Pour finir je veux dire un mot sur la communication. Je sais que vous avez discuté hier de la nécessité d'une communication visant à promouvoir le métier d'éleveur. Je suis sensible à cet objectif. Il est en effet indéniable que d'une part, un certain écart s'est instauré entre la vie au quotidien dans une exploitation agricole aujourd'hui et l'image (d'Epinal, si j'ose dire) que s'en font beaucoup de nos concitoyens, et d'autre part que les installations de jeunes agriculteurs ont diminué, ce qui manifeste un manque d'attirance pour le métier d'agriculteur parmi les jeunes générations. Je vous rejoins donc sur cette démarche. Une enveloppe de 4,5 MF a d'ailleurs été réservée, sur le budget de l'ONILAIT à des actions de promotion du métier d'éleveur laitier.
En ce qui concerne le fonds de communication prévu par la loi d'orientation agricole, je vous réponds clairement : lors de notre prochain rendez-vous, qui est fixé en juillet je crois, nous en parlerons et j'écouterai l'ensemble de vos propositions.

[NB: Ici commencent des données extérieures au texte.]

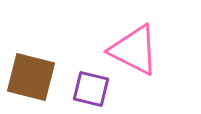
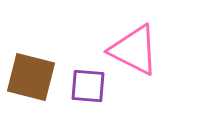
purple square: moved 3 px left, 3 px up; rotated 9 degrees counterclockwise
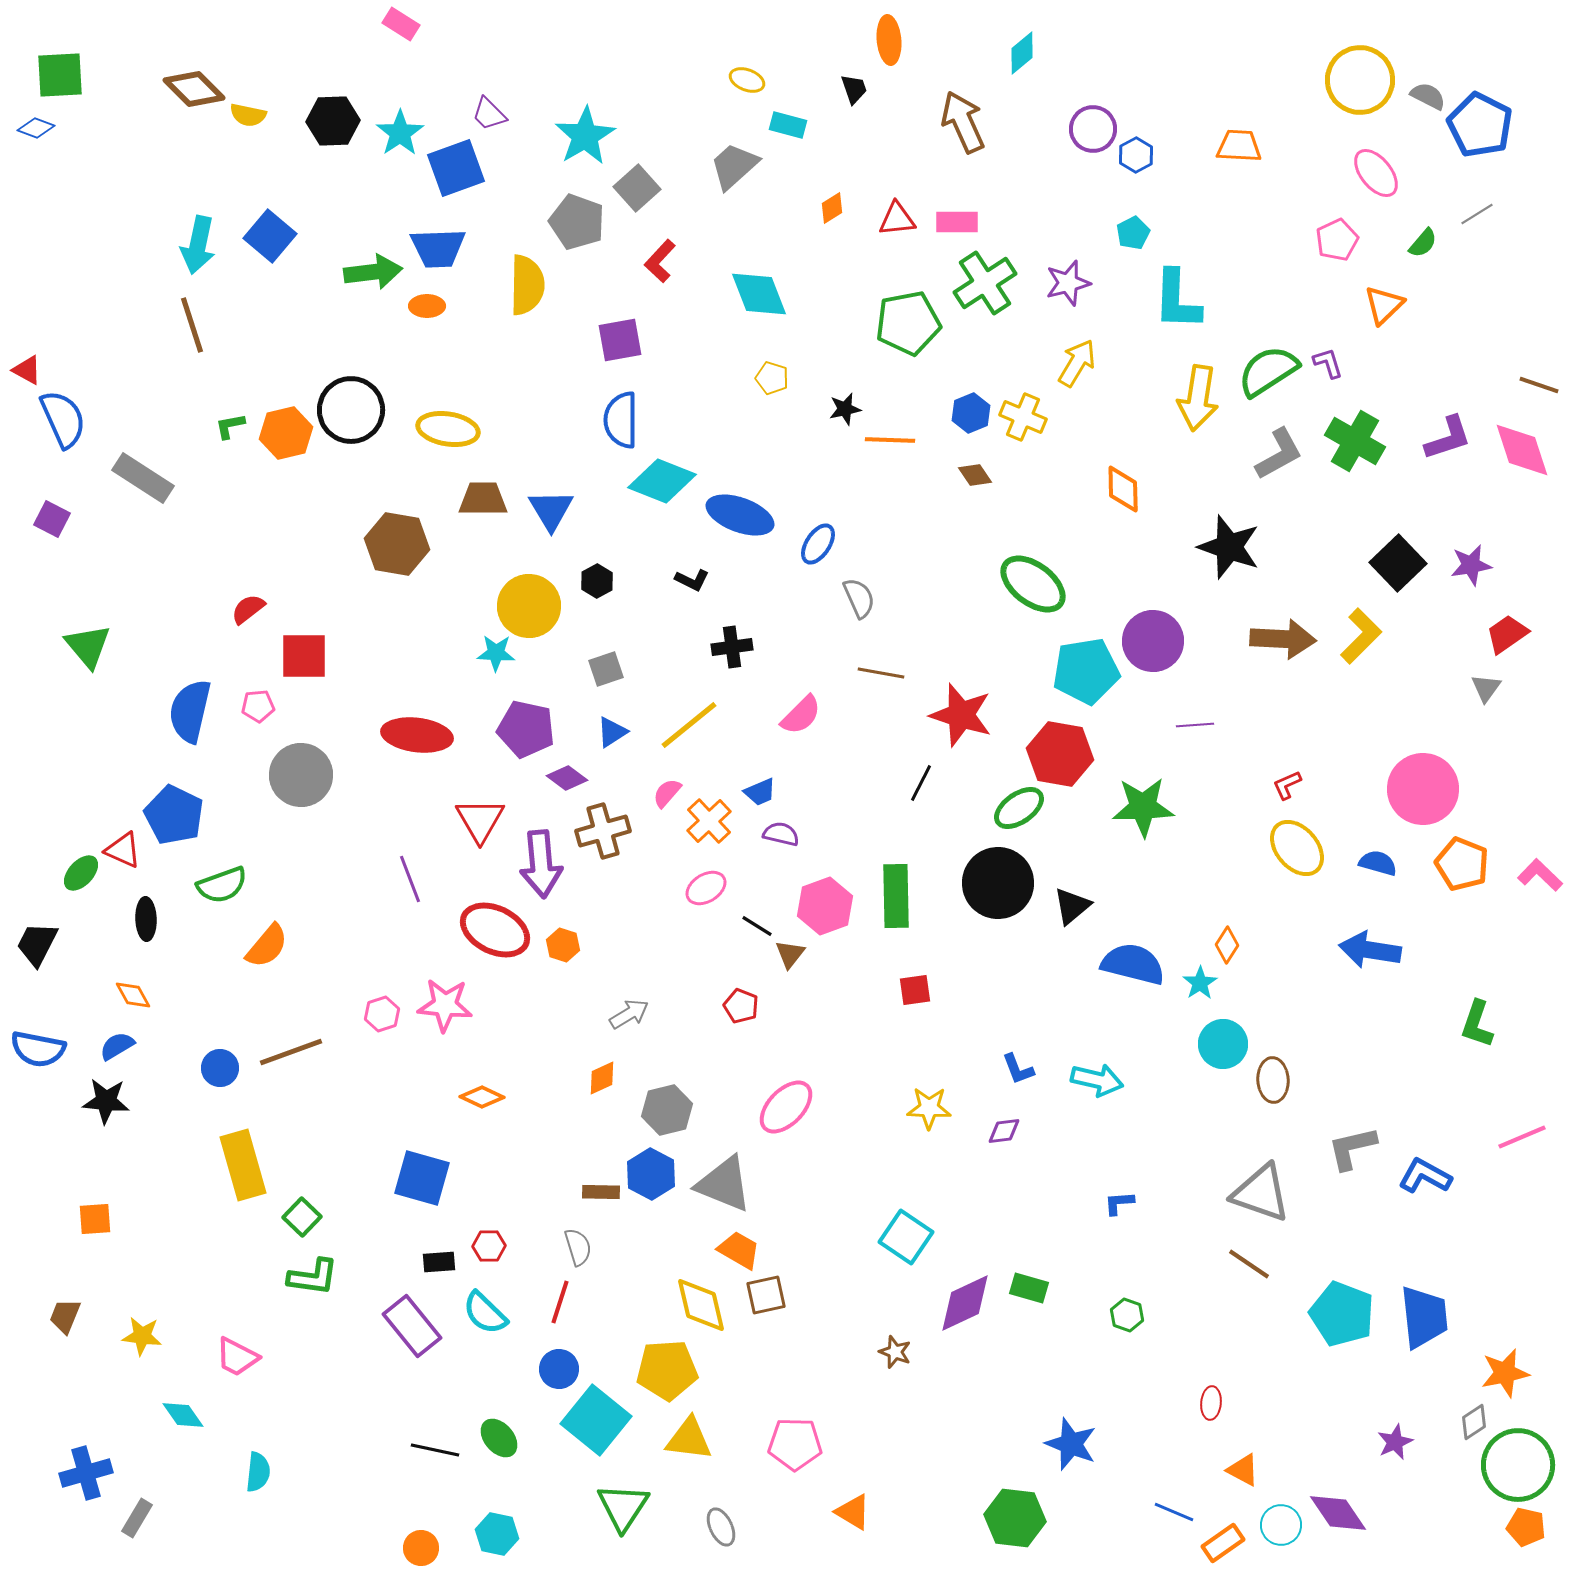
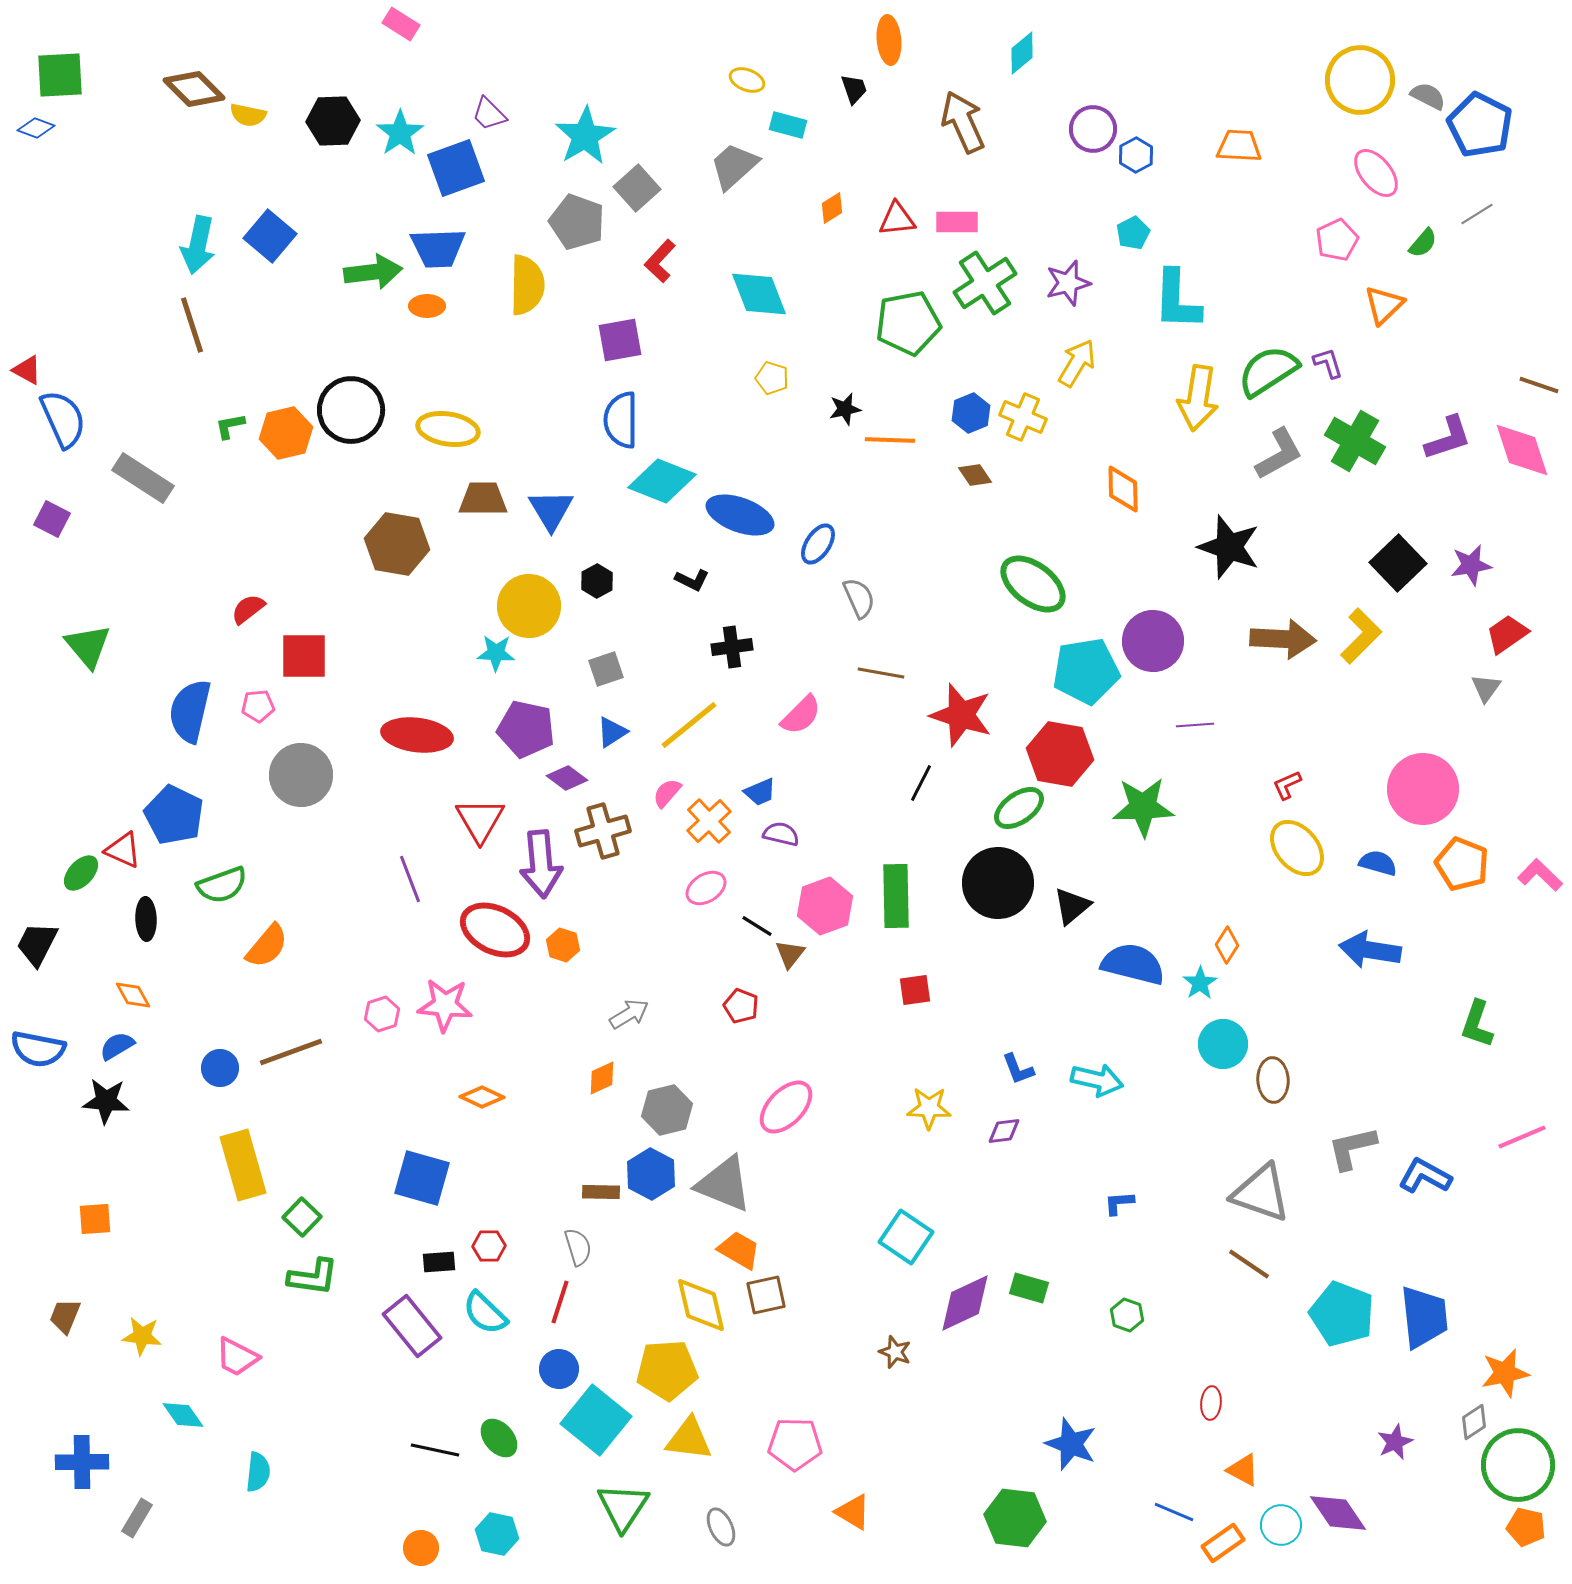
blue cross at (86, 1473): moved 4 px left, 11 px up; rotated 15 degrees clockwise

Pour conclure, Monsieur le Président, l'année laitière 2000/2001 a fait apparaître un bilan globalement positif. L'avenir exige que nous portions nos efforts tant sur la réflexion que sur l'action. Nous devons préparer des échéances importantes telles que l'élargissement, les discussions à mi-parcours sur l'OCM, la défense de notre modèle laitier, tant au sein de l'Union européenne à quinze et plus globalement, au plan international, en particulier à l'OMC. Sur tous ces chantiers, je sais pouvoir compter sur la collaboration de votre fédération et des producteurs qui la composent.
Je vous remercie, Monsieur le Président.